Leather Princess Fluffy Satchel

I've been wanting a purse like this one for forever! I saw a girl wearing one similar (not the same) and its taken me a long time just to find one semi-similar online. Does anyone know where I can get a purse like this, a soft leather brown satchel, for cheaper than 500 dollars? Under 100 would be ideal but I'm willing to spend up to 200. I don't care what the name brand is, and the leather doesn't necessarily need to be real.

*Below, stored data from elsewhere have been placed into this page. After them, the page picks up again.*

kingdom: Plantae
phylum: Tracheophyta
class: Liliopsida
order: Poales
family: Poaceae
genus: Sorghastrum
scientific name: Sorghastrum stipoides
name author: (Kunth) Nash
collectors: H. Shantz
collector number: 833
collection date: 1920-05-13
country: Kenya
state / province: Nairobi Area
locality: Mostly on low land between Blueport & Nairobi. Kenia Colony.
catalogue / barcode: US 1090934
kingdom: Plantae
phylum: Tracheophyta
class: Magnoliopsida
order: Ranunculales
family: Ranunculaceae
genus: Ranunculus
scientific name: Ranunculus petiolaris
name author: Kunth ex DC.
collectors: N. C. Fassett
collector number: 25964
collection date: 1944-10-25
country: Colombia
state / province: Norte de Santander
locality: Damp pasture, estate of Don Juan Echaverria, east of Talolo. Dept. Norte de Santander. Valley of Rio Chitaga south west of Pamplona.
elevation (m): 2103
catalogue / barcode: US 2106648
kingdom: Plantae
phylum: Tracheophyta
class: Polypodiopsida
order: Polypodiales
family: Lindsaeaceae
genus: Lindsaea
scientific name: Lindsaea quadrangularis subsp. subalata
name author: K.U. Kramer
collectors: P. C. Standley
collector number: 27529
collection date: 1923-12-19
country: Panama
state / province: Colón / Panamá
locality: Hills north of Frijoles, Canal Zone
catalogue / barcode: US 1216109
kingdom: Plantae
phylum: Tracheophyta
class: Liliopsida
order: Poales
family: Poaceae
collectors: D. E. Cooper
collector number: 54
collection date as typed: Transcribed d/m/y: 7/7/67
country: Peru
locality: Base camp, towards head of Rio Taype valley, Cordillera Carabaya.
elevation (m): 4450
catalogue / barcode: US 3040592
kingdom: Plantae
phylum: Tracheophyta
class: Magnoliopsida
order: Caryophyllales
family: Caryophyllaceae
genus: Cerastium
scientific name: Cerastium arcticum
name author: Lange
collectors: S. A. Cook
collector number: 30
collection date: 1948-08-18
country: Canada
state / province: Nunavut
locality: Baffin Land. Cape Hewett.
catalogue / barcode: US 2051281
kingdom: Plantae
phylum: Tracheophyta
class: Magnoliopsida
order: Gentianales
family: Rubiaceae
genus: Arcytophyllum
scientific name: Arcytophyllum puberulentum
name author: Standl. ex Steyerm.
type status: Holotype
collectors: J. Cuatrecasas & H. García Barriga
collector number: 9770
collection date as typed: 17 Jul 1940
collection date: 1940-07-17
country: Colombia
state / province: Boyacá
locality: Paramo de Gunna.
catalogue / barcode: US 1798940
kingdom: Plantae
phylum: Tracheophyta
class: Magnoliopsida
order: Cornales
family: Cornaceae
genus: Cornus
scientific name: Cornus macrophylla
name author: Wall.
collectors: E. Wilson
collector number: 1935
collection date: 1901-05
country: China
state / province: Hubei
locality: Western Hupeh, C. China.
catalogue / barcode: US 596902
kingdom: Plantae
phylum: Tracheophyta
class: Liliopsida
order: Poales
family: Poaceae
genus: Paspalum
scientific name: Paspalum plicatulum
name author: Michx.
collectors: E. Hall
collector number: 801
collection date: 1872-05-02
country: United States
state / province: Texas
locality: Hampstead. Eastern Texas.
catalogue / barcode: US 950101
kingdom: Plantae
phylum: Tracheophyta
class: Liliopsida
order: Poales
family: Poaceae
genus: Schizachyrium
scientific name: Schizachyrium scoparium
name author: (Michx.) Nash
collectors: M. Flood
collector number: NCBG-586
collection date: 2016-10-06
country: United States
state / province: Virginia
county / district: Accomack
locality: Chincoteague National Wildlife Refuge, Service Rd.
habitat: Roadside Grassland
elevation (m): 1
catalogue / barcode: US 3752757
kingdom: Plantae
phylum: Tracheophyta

Any help would be greatly appreciated!


----------



## Pink Lady (Dec 12, 2007)

That juicy bag is really cute! Try checking urban outfitters. My friend bought a similar style one in dark brown from there. Good luck!


----------



## LuckyGirl3513 (Dec 12, 2007)

Totally agree on Urban Outfitters...they have GREAT bags for relatively cheap (some can be like 70-80  but there are also some in the $30-50 range) also try the Nordstrums junior department..the line is called "Bp" its cheaper than normal nordstrums and they have really cute/trendy bags


----------



## duch3ss25 (Dec 12, 2007)

That's a really pretty bag, I want one too! Anyway, if you are in the NY area or have friends that do, check out Century21. They have bags galore over there. Oh and try Aldo's as well. Sometimes, they have bags that look like the real designer bags for cheap. I swear I bought my Balenciaga knock-off from there and I've been complimented on more than 3 occasions. The look on the girl's faces when I tell them, it's not the real thing,


----------